#### WHAT TO PRODUCE:
Each entry that follows should be set down precisely, with its pictures removed.

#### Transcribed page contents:
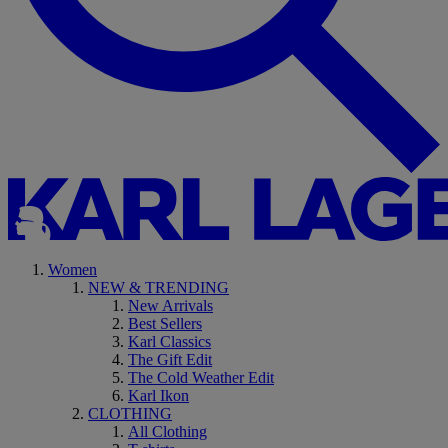
Women
NEW & TRENDING
New Arrivals
Best Sellers
Karl Classics
The Gift Edit
The Cold Weather Edit
Karl Ikon
CLOTHING
All Clothing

#### TASK ANSWER:
Women
NEW & TRENDING
New Arrivals
Best Sellers
Karl Classics
The Gift Edit
The Cold Weather Edit
Karl Ikon
CLOTHING
All Clothing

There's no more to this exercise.